Qianqian Li ¹ Jianxing Ma ² Yaqin Zhang ¹ Fengyao Sun ¹ Wen Li ¹ Wenzhi Shen ¹ Zhiying Ai ¹ Changlin Li ³ Shanshan Wang ¹ Xiaonan Wei ¹ Siyuan Yan ^1,4*

• ¹ Institute of Precision Medicine, Jining Medical University, Jining, China
• ² Xi'an Jiaotong University, Xi'an, China
• ³ Tianjin Medical University, Tianjin, Tianjin Municipality, China
• ⁴ Jining Medical University, Jining, Shandong, China

6-Phosphofructo-2-kinase/fructose-2,6-bisphosphatase isoform 3 (PFKFB3), a potent modulator of glycolysis, is highly expressed in a variety kind of cancers and plays important roles during the whole pathological processes of cancer. It also participates in chemoresistance, which is a major factor in affecting the chemotherapy potency and prognosis of cancer. Compared with their wild-type (WT) cells, cisplatin (DDP) resistant (DDR) cells showed lower capacity of cell viability loss and apoptosis upon DDP treatment, but exhibited higher level of autophagy. Moreover, DDR cells showed higher levels of PFKFB3, and inhibition of PFKFB3 reduced the DDP-induced autophagy. Taking advantage of the tracing property of coumarin conjugated DDP (CP-DDP), we found it could partly co-localize with LC3, and its content lessened faster in DDR cells than that in WT cells.Meanwhile, deprivation of autophagy attenuated the elimination of CP-DDP, and reversed the DDP resistance in DDR cells. Similarly, PFKFB3 deprivation also reduced CP-DDP elimination, and enhanced the cytotoxicity of DDP. Moreover, PFKFB3 inhibitor in combination with DDP led to a marked reduction in tumor growth in the mouse xenograft model. These data suggested that PFKFB3 inhibition reversed DDP resistance and could be used as a therapeutic strategy for colorectal cancer patients.

**Work task 1**
Answer these questions using the abstract:
(a) Compared with wild-type cells, what level of autophagy did the cisplatin-resistant (DDR) cells show?
(b) Which property of coumarin conjugated DDP (CP-DDP) did the researchers take advantage of?
(c) In what model did a PFKFB3 inhibitor combined with DDP markedly reduce tumor growth?
**Work task 2**
Summarize the abstract in two sentences.

**Raw data**
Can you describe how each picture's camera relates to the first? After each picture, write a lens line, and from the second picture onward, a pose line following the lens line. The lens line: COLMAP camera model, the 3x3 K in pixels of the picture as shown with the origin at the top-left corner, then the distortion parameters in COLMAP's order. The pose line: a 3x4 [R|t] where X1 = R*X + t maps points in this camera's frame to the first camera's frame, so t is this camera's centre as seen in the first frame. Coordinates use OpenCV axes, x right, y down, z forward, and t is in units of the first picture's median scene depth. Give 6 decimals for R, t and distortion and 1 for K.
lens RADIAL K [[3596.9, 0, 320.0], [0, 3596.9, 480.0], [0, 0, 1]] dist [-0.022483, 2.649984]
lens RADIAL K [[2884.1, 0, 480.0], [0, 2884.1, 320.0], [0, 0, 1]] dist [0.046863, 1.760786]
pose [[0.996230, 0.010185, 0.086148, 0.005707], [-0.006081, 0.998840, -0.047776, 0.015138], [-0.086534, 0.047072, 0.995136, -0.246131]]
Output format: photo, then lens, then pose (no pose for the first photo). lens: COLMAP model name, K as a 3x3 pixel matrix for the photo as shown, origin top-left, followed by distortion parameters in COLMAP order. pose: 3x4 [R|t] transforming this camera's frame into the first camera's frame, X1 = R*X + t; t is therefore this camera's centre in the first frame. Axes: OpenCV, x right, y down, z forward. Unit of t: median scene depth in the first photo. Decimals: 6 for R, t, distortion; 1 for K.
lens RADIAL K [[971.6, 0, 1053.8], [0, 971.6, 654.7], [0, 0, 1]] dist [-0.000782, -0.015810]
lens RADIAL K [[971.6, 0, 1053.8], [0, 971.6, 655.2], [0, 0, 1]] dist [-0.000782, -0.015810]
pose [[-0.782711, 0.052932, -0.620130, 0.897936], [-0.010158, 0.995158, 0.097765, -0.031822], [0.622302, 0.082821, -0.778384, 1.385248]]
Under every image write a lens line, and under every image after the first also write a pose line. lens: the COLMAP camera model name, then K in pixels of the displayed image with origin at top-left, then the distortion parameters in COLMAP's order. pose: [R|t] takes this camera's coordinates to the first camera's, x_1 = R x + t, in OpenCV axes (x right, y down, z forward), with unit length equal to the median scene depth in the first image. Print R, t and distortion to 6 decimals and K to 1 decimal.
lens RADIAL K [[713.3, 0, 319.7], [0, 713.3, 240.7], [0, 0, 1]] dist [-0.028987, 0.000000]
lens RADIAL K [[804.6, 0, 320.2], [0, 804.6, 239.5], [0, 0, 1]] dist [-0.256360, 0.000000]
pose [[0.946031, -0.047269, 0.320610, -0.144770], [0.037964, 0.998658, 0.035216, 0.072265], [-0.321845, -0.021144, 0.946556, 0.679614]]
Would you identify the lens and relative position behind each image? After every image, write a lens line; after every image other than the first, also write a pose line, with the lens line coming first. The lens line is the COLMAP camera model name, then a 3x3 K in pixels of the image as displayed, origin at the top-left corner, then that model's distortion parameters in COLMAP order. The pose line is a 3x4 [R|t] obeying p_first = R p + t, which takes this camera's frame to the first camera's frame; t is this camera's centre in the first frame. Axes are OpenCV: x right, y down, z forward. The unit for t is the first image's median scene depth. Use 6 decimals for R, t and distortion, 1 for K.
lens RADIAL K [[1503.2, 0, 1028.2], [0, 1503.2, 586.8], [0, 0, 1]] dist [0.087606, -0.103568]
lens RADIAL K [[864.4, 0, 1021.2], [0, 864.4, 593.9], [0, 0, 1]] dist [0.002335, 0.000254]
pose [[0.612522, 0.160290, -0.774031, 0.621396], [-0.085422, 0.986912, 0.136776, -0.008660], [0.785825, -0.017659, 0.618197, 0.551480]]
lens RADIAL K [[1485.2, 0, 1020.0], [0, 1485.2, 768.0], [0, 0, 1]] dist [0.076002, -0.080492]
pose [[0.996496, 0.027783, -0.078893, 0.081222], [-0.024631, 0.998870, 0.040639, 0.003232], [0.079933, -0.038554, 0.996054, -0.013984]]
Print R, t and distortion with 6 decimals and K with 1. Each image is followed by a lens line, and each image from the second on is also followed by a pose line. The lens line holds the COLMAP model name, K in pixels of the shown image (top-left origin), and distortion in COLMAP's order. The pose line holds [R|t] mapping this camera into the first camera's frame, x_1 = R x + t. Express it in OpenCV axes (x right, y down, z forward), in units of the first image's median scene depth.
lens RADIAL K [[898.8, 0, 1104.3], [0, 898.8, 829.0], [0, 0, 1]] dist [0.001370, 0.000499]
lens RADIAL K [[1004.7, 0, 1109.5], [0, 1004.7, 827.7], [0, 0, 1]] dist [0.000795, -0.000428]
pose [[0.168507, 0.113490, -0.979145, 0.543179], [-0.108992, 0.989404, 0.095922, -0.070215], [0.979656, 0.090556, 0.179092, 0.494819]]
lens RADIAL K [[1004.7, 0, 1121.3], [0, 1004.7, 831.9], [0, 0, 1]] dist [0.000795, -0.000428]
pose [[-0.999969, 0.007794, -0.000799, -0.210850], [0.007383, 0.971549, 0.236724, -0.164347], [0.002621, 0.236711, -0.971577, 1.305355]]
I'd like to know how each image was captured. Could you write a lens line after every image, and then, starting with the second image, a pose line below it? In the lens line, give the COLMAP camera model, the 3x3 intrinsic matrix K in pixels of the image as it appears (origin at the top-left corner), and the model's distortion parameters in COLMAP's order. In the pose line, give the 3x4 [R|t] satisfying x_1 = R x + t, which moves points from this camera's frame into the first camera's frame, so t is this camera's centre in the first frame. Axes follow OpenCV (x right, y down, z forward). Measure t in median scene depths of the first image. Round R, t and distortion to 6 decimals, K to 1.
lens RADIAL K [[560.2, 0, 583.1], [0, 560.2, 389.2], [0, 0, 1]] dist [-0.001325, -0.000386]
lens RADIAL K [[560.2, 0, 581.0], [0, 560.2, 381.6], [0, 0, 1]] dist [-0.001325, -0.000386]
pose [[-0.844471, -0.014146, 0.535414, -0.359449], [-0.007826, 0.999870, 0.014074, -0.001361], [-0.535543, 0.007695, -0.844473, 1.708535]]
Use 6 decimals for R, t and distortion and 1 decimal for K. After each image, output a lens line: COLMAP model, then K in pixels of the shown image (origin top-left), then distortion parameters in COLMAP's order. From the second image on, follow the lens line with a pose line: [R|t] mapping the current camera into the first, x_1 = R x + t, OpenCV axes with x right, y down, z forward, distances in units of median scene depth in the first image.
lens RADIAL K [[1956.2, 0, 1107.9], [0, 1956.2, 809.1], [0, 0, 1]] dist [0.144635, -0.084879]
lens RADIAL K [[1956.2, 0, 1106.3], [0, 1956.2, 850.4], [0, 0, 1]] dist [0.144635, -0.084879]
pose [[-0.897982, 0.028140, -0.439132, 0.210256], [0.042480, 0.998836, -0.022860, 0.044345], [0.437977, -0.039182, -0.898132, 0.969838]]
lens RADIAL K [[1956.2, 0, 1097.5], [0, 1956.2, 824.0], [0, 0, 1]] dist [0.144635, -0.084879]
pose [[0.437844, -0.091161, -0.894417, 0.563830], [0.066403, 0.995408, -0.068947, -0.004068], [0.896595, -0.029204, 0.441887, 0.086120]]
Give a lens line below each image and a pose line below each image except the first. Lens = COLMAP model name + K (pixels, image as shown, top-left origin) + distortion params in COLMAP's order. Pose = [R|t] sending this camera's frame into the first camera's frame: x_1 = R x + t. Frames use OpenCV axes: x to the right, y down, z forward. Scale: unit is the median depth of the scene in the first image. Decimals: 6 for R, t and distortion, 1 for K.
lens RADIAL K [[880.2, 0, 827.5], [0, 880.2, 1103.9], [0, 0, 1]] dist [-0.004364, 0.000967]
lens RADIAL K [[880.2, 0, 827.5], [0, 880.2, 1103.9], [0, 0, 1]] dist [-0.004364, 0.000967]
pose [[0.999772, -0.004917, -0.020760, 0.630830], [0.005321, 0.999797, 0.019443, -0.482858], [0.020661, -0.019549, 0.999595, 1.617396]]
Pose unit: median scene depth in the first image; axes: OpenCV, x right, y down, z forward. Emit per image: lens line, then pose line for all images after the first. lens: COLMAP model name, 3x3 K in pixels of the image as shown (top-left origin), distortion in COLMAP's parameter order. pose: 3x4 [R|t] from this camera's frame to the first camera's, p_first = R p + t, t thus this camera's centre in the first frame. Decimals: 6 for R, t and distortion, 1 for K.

**Output 1**
(a) A higher level of autophagy.
(b) Its tracing property.
(c) The mouse xenograft model.

**Output 2**
PFKFB3, a glycolysis modulator highly expressed in many cancers, participates in chemoresistance, and cisplatin-resistant cells showed higher PFKFB3 levels and more autophagy than wild-type cells. Depriving the cells of either autophagy or PFKFB3 slowed the elimination of coumarin-conjugated cisplatin and countered cisplatin resistance, and a PFKFB3 inhibitor combined with cisplatin markedly reduced tumor growth in a mouse xenograft model, suggesting a therapeutic strategy for colorectal cancer.